■ Directive:
Whenever a line in the data contains "width", show that line.

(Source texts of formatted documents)
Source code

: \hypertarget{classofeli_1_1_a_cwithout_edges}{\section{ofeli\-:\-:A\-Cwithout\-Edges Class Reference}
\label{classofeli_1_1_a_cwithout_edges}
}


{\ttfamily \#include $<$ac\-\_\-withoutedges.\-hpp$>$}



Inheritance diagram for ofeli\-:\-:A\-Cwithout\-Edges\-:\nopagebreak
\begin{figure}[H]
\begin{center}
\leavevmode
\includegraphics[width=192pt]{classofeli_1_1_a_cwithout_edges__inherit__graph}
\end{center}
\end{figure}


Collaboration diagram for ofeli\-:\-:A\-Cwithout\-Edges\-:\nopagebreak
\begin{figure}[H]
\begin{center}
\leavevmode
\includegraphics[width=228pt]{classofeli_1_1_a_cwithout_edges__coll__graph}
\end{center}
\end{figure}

■ Output:
\includegraphics[width=192pt]{classofeli_1_1_a_cwithout_edges__inherit__graph}
\includegraphics[width=228pt]{classofeli_1_1_a_cwithout_edges__coll__graph}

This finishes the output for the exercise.